Prabowo menegaskan Polri adalah pilar utama stabilitas dan penegakan hukum bangsa. Oleh karena itu, kewenangan dan kekuatan yang dimiliki harus sepenuhnya diabdikan untuk kepentingan rakyat, bukan sebaliknya. Kepercayaan masyarakat, katanya, harus terus dijaga lewat kinerja yang profesional, transparan, dan berintegritas tinggi.

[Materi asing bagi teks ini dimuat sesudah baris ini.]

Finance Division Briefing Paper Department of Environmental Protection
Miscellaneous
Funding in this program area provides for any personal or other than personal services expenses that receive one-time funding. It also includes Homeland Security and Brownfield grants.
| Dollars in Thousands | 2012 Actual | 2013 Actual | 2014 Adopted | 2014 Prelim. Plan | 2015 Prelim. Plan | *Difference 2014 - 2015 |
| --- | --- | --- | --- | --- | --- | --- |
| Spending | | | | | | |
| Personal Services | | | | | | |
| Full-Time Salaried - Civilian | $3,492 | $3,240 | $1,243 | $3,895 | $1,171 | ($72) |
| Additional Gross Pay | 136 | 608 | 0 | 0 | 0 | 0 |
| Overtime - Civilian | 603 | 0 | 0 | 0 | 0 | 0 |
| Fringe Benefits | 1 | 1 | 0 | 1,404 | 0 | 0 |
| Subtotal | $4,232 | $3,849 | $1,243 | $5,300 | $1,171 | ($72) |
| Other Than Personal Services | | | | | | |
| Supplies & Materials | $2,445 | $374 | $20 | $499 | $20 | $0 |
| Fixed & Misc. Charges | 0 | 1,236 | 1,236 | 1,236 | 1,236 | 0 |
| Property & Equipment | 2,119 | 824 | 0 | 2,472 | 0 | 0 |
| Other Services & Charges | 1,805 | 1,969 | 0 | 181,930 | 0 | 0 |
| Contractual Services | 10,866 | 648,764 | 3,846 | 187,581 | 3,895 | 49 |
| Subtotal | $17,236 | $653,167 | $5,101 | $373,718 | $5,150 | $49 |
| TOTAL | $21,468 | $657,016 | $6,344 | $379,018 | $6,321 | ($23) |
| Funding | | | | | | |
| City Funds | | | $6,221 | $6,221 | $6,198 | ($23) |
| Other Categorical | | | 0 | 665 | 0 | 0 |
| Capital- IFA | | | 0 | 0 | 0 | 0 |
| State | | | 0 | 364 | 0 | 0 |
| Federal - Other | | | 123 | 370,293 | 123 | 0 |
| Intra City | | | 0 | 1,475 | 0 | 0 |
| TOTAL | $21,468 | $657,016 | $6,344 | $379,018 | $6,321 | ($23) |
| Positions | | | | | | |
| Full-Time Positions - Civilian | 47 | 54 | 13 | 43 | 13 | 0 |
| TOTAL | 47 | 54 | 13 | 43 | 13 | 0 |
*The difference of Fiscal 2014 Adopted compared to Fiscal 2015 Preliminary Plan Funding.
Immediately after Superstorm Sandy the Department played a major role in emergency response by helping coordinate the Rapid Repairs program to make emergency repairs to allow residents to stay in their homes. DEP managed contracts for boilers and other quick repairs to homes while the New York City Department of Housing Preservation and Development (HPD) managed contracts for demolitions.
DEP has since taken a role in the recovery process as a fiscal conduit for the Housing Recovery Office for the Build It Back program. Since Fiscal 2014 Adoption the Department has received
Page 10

Presiden mengajak seluruh anggota Polri tampil rendah hati, mendekatkan diri ke masyarakat, serta menjadikan pelayanan dan pengayoman sebagai prioritas utama. Ia juga mendesak peningkatan kualitas sumber daya manusia, penguatan disiplin, dan kemampuan menghadapi tantangan keamanan yang kian kompleks.

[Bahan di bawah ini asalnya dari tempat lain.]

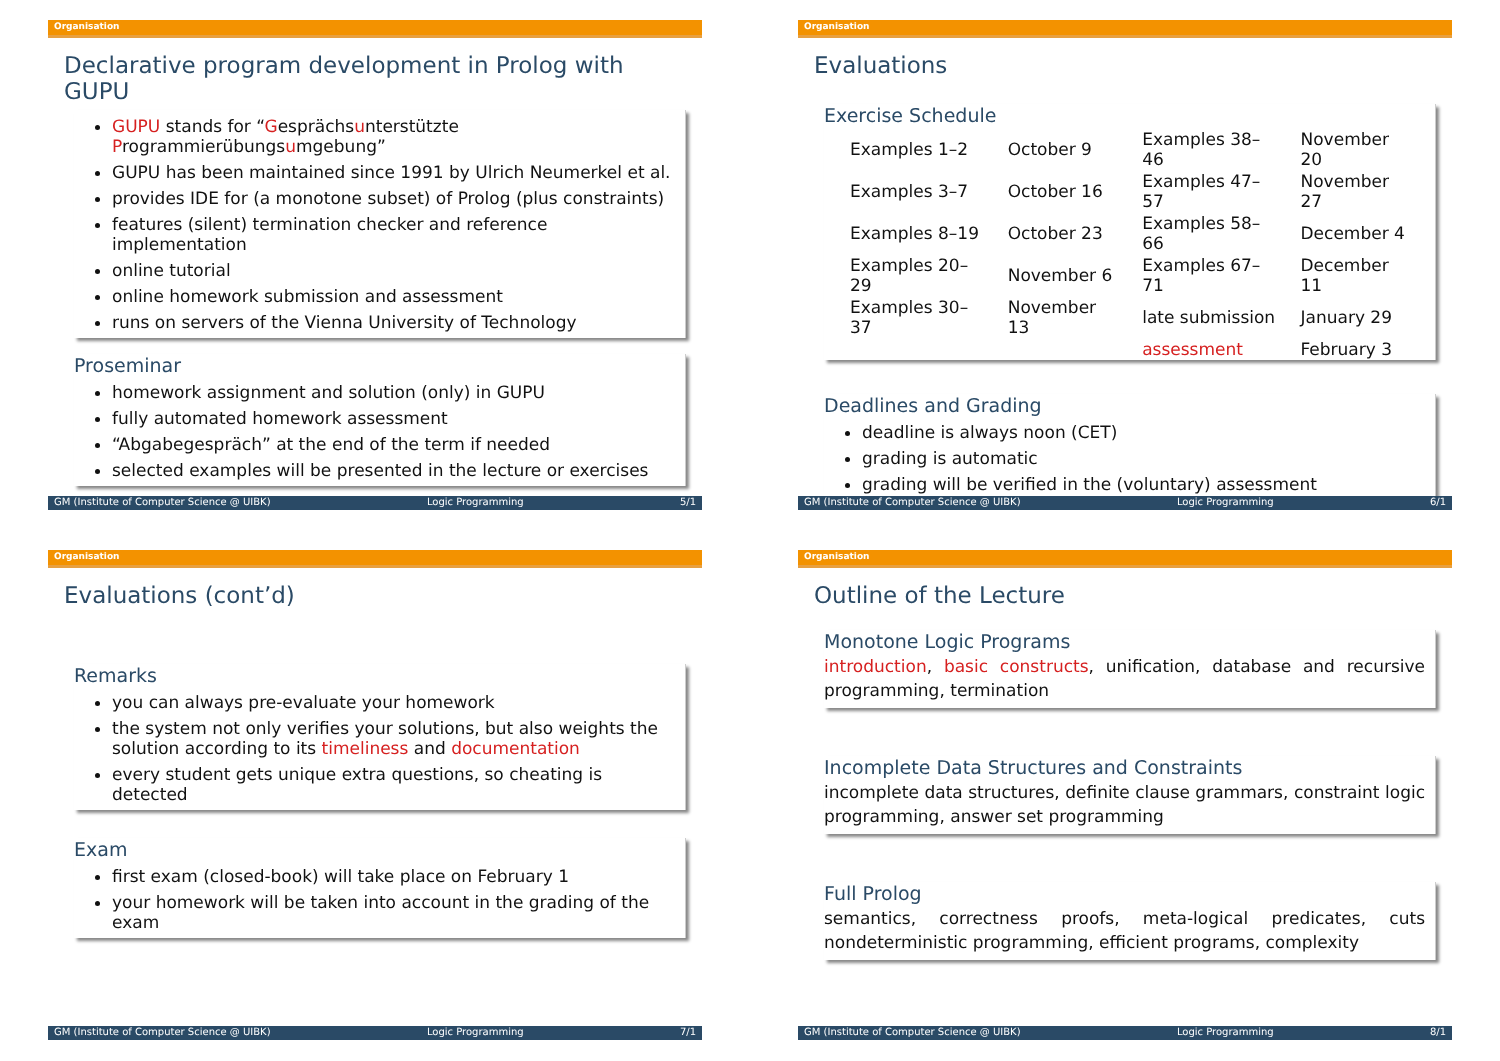Organisation
Declarative program development in Prolog with GUPU
GUPU stands for “Gesprächsunterstützte Programmierübungsumgebung”
GUPU has been maintained since 1991 by Ulrich Neumerkel et al.
provides IDE for (a monotone subset) of Prolog (plus constraints)
features (silent) termination checker and reference implementation
online tutorial
online homework submission and assessment
runs on servers of the Vienna University of Technology
Proseminar
homework assignment and solution (only) in GUPU
fully automated homework assessment
“Abgabegespräch” at the end of the term if needed
selected examples will be presented in the lecture or exercises
GM (Institute of Computer Science @ UIBK) Logic Programming 5/1
Organisation
Evaluations
Exercise Schedule
| Examples 1–2 | October 9 | Examples 38–46 | November 20 |
| Examples 3–7 | October 16 | Examples 47–57 | November 27 |
| Examples 8–19 | October 23 | Examples 58–66 | December 4 |
| Examples 20–29 | November 6 | Examples 67–71 | December 11 |
| Examples 30–37 | November 13 | late submission | January 29 |
| | | assessment | February 3 |
Deadlines and Grading
deadline is always noon (CET)
grading is automatic
grading will be verified in the (voluntary) assessment
GM (Institute of Computer Science @ UIBK) Logic Programming 6/1
Organisation
Evaluations (cont’d)
Remarks
you can always pre-evaluate your homework
the system not only verifies your solutions, but also weights the solution according to its timeliness and documentation
every student gets unique extra questions, so cheating is detected
Exam
first exam (closed-book) will take place on February 1
your homework will be taken into account in the grading of the exam
GM (Institute of Computer Science @ UIBK) Logic Programming 7/1
Organisation
Outline of the Lecture
Monotone Logic Programs
introduction, basic constructs, unification, database and recursive programming, termination
Incomplete Data Structures and Constraints
incomplete data structures, definite clause grammars, constraint logic programming, answer set programming
Full Prolog
semantics, correctness proofs, meta-logical predicates, cuts nondeterministic programming, efficient programs, complexity
GM (Institute of Computer Science @ UIBK) Logic Programming 8/1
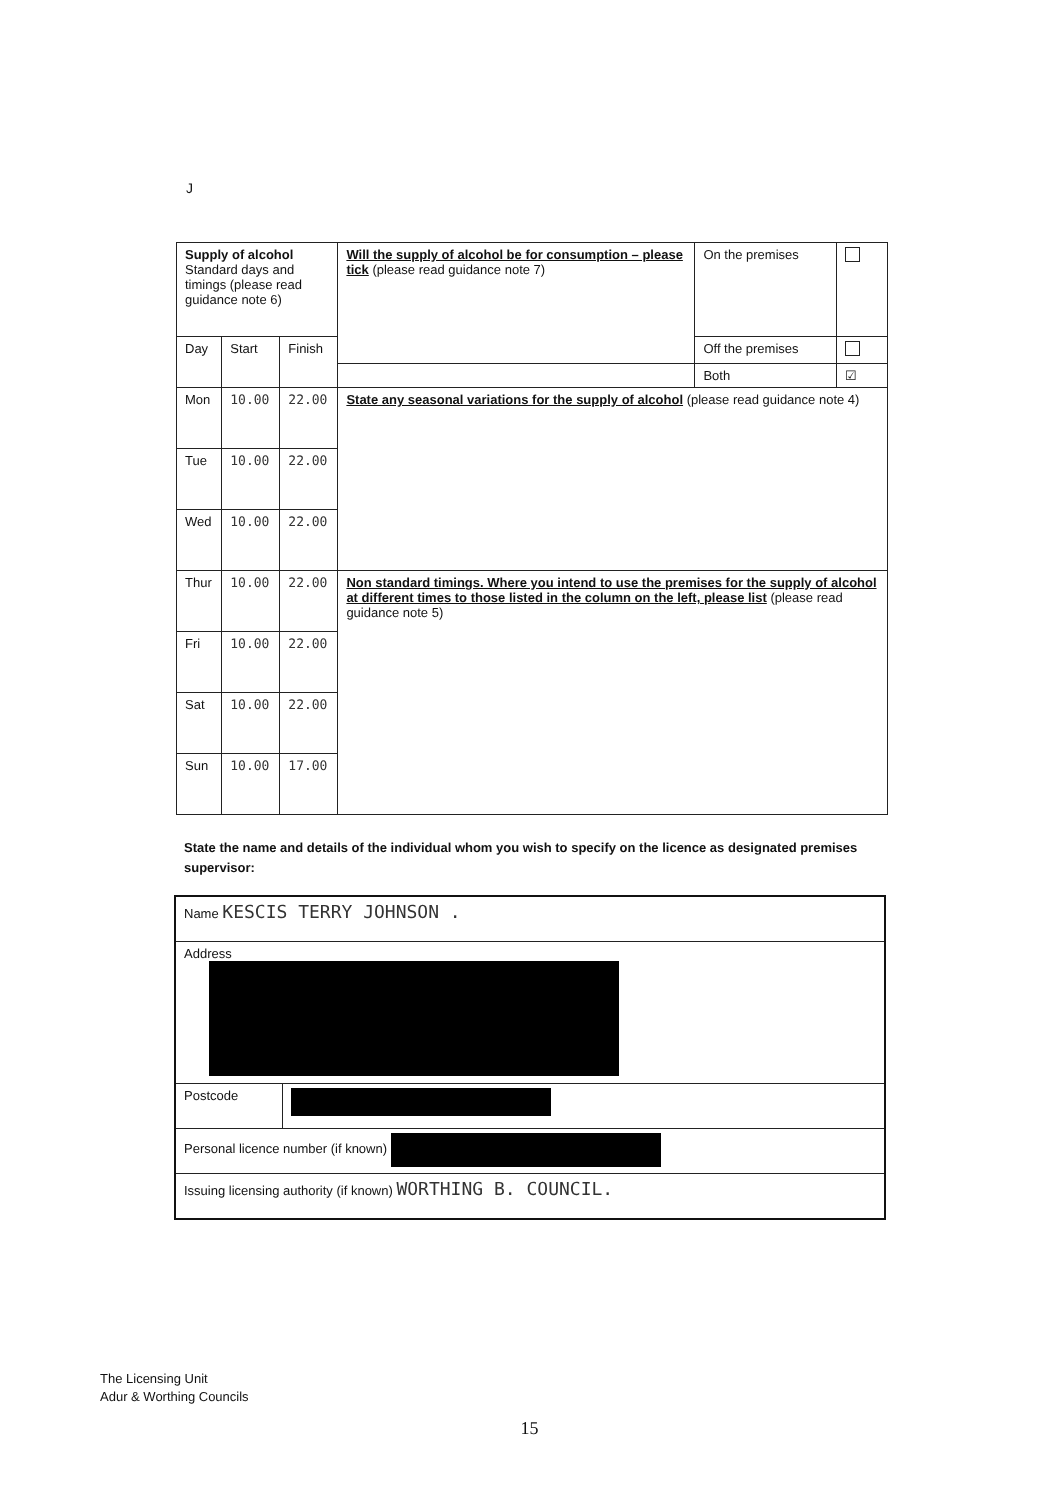J
| Supply of alcohol Standard days and timings (please read guidance note 6) | | | Will the supply of alcohol be for consumption – please tick (please read guidance note 7) | On the premises | |
| Day | Start | Finish | | Off the premises | |
| | | | | Both | ☑ |
| Mon | 10.00 | 22.00 | State any seasonal variations for the supply of alcohol (please read guidance note 4) | | |
| Tue | 10.00 | 22.00 | | | |
| Wed | 10.00 | 22.00 | | | |
| Thur | 10.00 | 22.00 | Non standard timings. Where you intend to use the premises for the supply of alcohol at different times to those listed in the column on the left, please list (please read guidance note 5) | | |
| Fri | 10.00 | 22.00 | | | |
| Sat | 10.00 | 22.00 | | | |
| Sun | 10.00 | 17.00 | | | |
State the name and details of the individual whom you wish to specify on the licence as designated premises supervisor:
| Name KESCIS TERRY JOHNSON . | |
| Address | |
| Postcode | |
| Personal licence number (if known) | |
| Issuing licensing authority (if known) WORTHING B. COUNCIL. | |
The Licensing Unit
Adur & Worthing Councils
15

“Polri harus semakin dekat dengan rakyat, mengayomi masyarakat, serta menjadi institusi yang mampu memberikan rasa aman dan keadilan bagi seluruh warga negara,” ujarnya.
Di momen yang mengusung tema “Polri Untuk Masyarakat”, Presiden juga menyampaikan apresiasi atas dedikasi pengabdian seluruh personel. Namun ia mengingatkan tantangan masa depan masih berat, sehingga reformasi dan pembenahan internal harus berjalan terus-menerus tanpa henti.
Upacara peringatan ini turut dihadiri sejumlah menteri kabinet, pimpinan lembaga negara, serta jajaran pimpinan tertinggi Polri.